Task requirements ▸ Reproduce the listing below character for character; drop every image.
*** Opening of Provided material ***
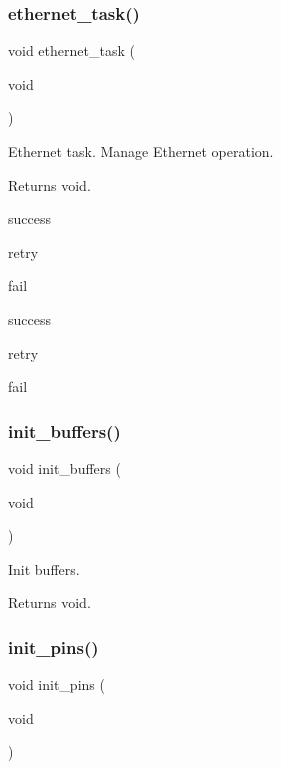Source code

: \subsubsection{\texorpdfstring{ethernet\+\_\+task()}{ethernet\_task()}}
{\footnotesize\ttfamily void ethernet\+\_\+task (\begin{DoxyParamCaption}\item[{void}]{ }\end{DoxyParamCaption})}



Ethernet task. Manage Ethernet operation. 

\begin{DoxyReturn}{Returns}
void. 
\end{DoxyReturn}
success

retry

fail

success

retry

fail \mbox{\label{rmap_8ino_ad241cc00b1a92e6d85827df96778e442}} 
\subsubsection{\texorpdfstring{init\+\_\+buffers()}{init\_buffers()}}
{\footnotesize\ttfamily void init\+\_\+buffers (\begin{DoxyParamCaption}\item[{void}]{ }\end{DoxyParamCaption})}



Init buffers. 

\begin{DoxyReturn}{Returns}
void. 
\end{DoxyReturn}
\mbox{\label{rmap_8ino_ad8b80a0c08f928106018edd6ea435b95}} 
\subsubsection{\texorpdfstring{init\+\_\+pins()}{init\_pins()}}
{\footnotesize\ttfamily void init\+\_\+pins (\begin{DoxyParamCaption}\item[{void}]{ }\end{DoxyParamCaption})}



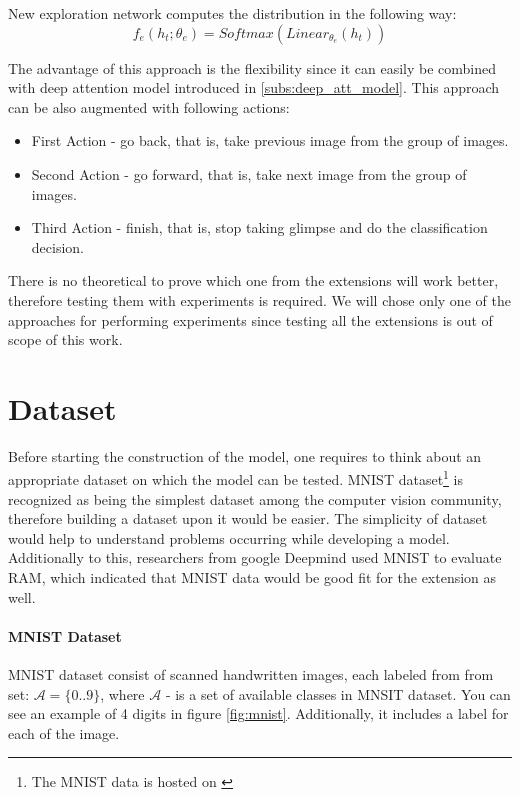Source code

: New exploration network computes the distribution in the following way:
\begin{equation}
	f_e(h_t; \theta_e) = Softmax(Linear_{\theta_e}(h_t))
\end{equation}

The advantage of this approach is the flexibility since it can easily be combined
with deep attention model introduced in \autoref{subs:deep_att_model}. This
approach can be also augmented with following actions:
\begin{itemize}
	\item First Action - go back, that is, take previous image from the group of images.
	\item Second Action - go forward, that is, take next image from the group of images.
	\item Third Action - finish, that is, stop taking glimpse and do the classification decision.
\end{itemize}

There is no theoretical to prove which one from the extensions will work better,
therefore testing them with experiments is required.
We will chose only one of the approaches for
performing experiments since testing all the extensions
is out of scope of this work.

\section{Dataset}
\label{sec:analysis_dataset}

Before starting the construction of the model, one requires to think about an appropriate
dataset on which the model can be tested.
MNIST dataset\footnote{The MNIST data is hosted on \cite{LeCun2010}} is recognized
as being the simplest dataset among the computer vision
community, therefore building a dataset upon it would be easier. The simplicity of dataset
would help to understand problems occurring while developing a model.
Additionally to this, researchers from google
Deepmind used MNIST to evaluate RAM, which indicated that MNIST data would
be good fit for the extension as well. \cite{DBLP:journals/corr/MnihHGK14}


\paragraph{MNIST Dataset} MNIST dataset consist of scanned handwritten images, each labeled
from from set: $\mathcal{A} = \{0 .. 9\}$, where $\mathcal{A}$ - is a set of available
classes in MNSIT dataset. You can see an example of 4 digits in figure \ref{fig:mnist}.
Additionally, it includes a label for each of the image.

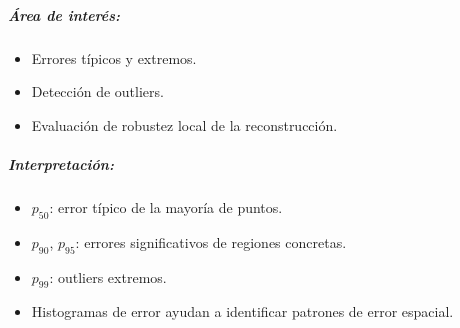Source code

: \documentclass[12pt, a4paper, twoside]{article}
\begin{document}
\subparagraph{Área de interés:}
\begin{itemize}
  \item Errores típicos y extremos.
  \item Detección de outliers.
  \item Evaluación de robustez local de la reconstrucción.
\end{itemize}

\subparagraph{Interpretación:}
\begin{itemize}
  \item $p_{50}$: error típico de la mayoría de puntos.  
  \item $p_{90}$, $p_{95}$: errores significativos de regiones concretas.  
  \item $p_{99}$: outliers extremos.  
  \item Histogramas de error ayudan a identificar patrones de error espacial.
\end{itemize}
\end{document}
*** Close of Provided material ***
Exercise solution ▸
Source code

: \subsubsection{\texorpdfstring{ethernet\+\_\+task()}{ethernet\_task()}}
{\footnotesize\ttfamily void ethernet\+\_\+task (\begin{DoxyParamCaption}\item[{void}]{ }\end{DoxyParamCaption})}



Ethernet task. Manage Ethernet operation. 

\begin{DoxyReturn}{Returns}
void. 
\end{DoxyReturn}
success

retry

fail

success

retry

fail \mbox{\label{rmap_8ino_ad241cc00b1a92e6d85827df96778e442}} 
\subsubsection{\texorpdfstring{init\+\_\+buffers()}{init\_buffers()}}
{\footnotesize\ttfamily void init\+\_\+buffers (\begin{DoxyParamCaption}\item[{void}]{ }\end{DoxyParamCaption})}



Init buffers. 

\begin{DoxyReturn}{Returns}
void. 
\end{DoxyReturn}
\mbox{\label{rmap_8ino_ad8b80a0c08f928106018edd6ea435b95}} 
\subsubsection{\texorpdfstring{init\+\_\+pins()}{init\_pins()}}
{\footnotesize\ttfamily void init\+\_\+pins (\begin{DoxyParamCaption}\item[{void}]{ }\end{DoxyParamCaption})}



Source code

: New exploration network computes the distribution in the following way:
\begin{equation}
	f_e(h_t; \theta_e) = Softmax(Linear_{\theta_e}(h_t))
\end{equation}

The advantage of this approach is the flexibility since it can easily be combined
with deep attention model introduced in \autoref{subs:deep_att_model}. This
approach can be also augmented with following actions:
\begin{itemize}
	\item First Action - go back, that is, take previous image from the group of images.
	\item Second Action - go forward, that is, take next image from the group of images.
	\item Third Action - finish, that is, stop taking glimpse and do the classification decision.
\end{itemize}

There is no theoretical to prove which one from the extensions will work better,
therefore testing them with experiments is required.
We will chose only one of the approaches for
performing experiments since testing all the extensions
is out of scope of this work.

\section{Dataset}
\label{sec:analysis_dataset}

Before starting the construction of the model, one requires to think about an appropriate
dataset on which the model can be tested.
MNIST dataset\footnote{The MNIST data is hosted on \cite{LeCun2010}} is recognized
as being the simplest dataset among the computer vision
community, therefore building a dataset upon it would be easier. The simplicity of dataset
would help to understand problems occurring while developing a model.
Additionally to this, researchers from google
Deepmind used MNIST to evaluate RAM, which indicated that MNIST data would
be good fit for the extension as well. \cite{DBLP:journals/corr/MnihHGK14}


\paragraph{MNIST Dataset} MNIST dataset consist of scanned handwritten images, each labeled
from from set: $\mathcal{A} = \{0 .. 9\}$, where $\mathcal{A}$ - is a set of available
classes in MNSIT dataset. You can see an example of 4 digits in figure \ref{fig:mnist}.
Additionally, it includes a label for each of the image.

Source code

: \documentclass[12pt, a4paper, twoside]{article}
\begin{document}
\subparagraph{Área de interés:}
\begin{itemize}
  \item Errores típicos y extremos.
  \item Detección de outliers.
  \item Evaluación de robustez local de la reconstrucción.
\end{itemize}

\subparagraph{Interpretación:}
\begin{itemize}
  \item $p_{50}$: error típico de la mayoría de puntos.  
  \item $p_{90}$, $p_{95}$: errores significativos de regiones concretas.  
  \item $p_{99}$: outliers extremos.  
  \item Histogramas de error ayudan a identificar patrones de error espacial.
\end{itemize}
\end{document}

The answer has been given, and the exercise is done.